A list of dementia symptoms may include factors like decreased focus, lack of motivation, or decreased memory. Suffering from these symptoms doesn't always point to dementia. In fact, many dementia symptoms can be a completely normal part of aging, or can be signs of other afflictions like depression. In understanding dementia, one of the most important first steps is learning what distinguishes regular cognitive changes from dementia.

Most people experience mild cognitive changes and memory loss as they begin to move into their 50s. One of the clearest indicators of dementia is the speed of progression. Regular mental decline associated with aging is usually a slow and gradual loss of memory or attention span. Dementia, however, is often characterized by rapid, sudden, and severe changes in memory and cognitive ability.

For dementia symptoms that overlap with normal aging-related cognitive changes, there are distinguishing factors that can help understand whether or not these are regular changes. These can include:

  • Speech skills: Occasionally forgetting words is usually a sign of normal cognitive changes, while frequent pauses in speech, difficulty understanding speech, or tendency to call things by the wrong name can be a sign of dementia.
  • Memory loss: Those with regular aging-related memory loss will usually be able to recall specific instances in which their memory has failed, and may complain about increasing forgetfulness. Those with dementia-related memory loss will be unable to recall specific instances of memory loss, and may not acknowledge they have memory loss unless they are prompted or asked.
  • Short-term memory changes: Significant declines in short-term memory, such as an inability to remember recent conversations or events, are not a normal sign of aging and can indicate dementia.
  • Trouble with familiar tasks: Normal cognitive decline can cause trouble with directions or with remembering how to get somewhere, but getting lost in familiar, frequently visited locations or forgetting the way home could be signs of dementia.
  • Social skills: Loss of social skills isn't a normal part of aging - lack of interest in socializing, decreased ability to speak to others, or increased socially inappropriate behavior can be a sign of dementia.

Common Aging Symptoms

Regular cognitive changes associated with aging can include:

  • Slower recall speed
  • Decreased problem solving abilities
  • Slower reaction time
  • Decreased attention span
  • Decreased concentration
  • Decreased learning speed

Signs and symptoms of dementia can vary based on condition type and severity, but usually include both cognitive and psychological changes.

Cognitive Changes for Dementia Patients

  • Disorientation: A person with dementia becomes lost in familiar places, expresses confusion about the date or time of day, or has difficulty with directions.
  • Memory loss: Failure to recognize people and faces, in later stages even family members or close loved ones.

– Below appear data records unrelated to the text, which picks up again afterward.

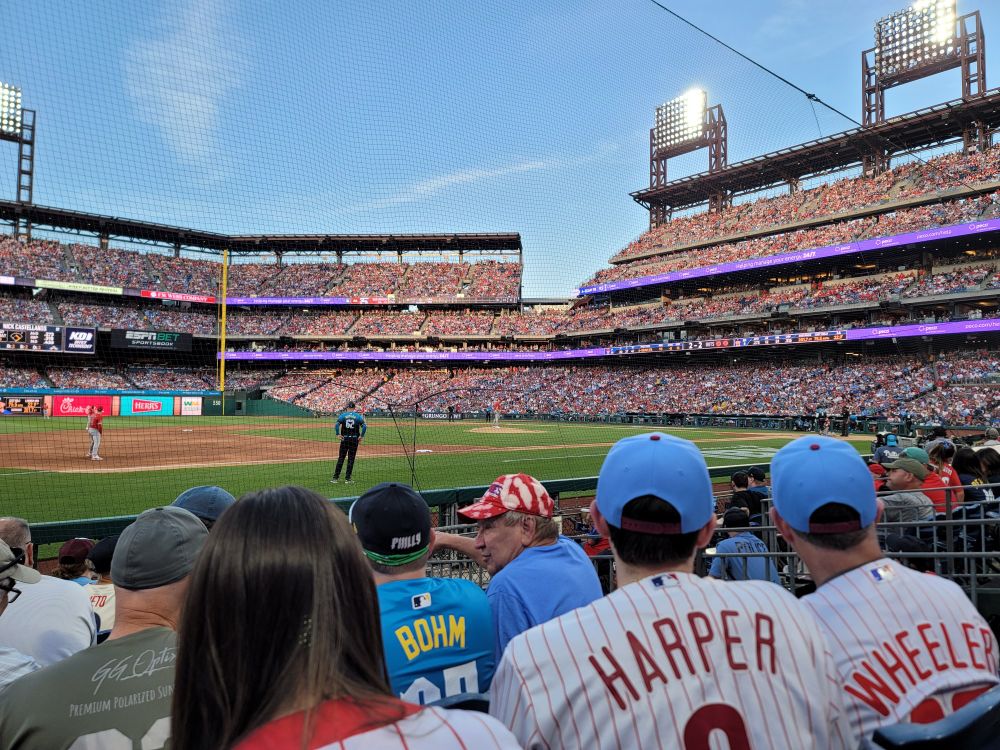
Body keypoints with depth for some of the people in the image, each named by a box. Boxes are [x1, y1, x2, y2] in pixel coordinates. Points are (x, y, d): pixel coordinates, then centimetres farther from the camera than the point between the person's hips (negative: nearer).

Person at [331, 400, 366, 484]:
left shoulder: (343, 415, 1)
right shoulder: (358, 416, 2)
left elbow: (337, 424, -13)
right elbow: (364, 426, -9)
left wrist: (338, 434, -9)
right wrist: (361, 436, -4)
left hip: (344, 439, 0)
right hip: (354, 439, 0)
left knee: (341, 458, 6)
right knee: (351, 459, 4)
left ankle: (335, 477, 5)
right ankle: (347, 478, 5)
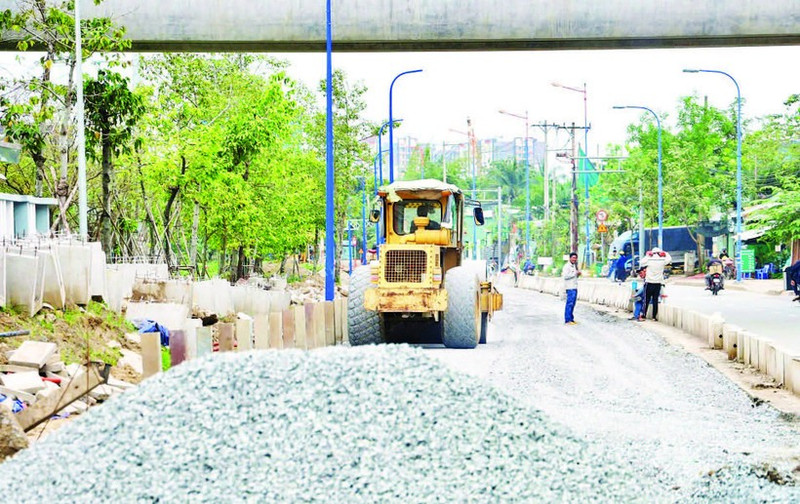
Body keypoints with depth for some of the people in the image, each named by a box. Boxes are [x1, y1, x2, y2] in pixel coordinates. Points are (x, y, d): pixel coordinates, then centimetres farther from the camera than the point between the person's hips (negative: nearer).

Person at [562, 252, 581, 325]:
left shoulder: (574, 266, 20)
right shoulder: (567, 266, -9)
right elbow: (565, 276, -20)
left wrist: (578, 274, 8)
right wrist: (575, 273, -18)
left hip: (574, 287, 9)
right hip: (570, 287, -9)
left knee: (572, 304, 11)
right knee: (569, 303, -11)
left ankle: (571, 319, 17)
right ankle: (567, 320, -10)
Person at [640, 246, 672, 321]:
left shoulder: (649, 259, -7)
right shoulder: (662, 260, -3)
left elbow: (642, 262, 10)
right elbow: (669, 259, 15)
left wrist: (647, 255, 19)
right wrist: (665, 254, 24)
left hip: (649, 282, -1)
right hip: (658, 283, 1)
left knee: (647, 300, 4)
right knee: (655, 300, 7)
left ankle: (643, 315, 3)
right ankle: (654, 316, 7)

Dementia patients can also experience decreases in short term memory, such as asking the same questions repeatedly or forgetting recent events and conversations.
  • Problems communicating: Loss of social skills and lack of interest in socializing, frequently forgetting words, or being unable to follow a conversation.
  • Difficulty with complex tasks: Difficulty planning or organizing events, paying bills, following recipes, writing letters, or traveling to new locations.
  • Decreased concentration: Difficulty staying focused and concentrating, decreased ability to learn and memorize new information.
  • Problems with coordination: Decreased motor functions and coordination, sometimes manifested as trembling, shaking, or difficulty walking.

Psychological Changes for Dementia Patients

  • Changes in mood: Frequent mood swings, increased sensitivity to change, and increased anxiety and agitation.
  • Personality changes: Loss of interest in previously enjoyed activities and sometimes completely changed personality and behaviors.
  • Hallucinations or paranoia: In later stages of dementia, sufferers may believe that even close friends or family are dangerous or "out to get them".
  • Decreased reasoning skills: Neglecting safety, personal hygiene, exercise, or nutrition. May display decreased judgement skills involving money, like careless purchases or giving away large sums of money.
  • Socially inappropriate behavior: Making rude or explicit sexual comments publicly or to strangers.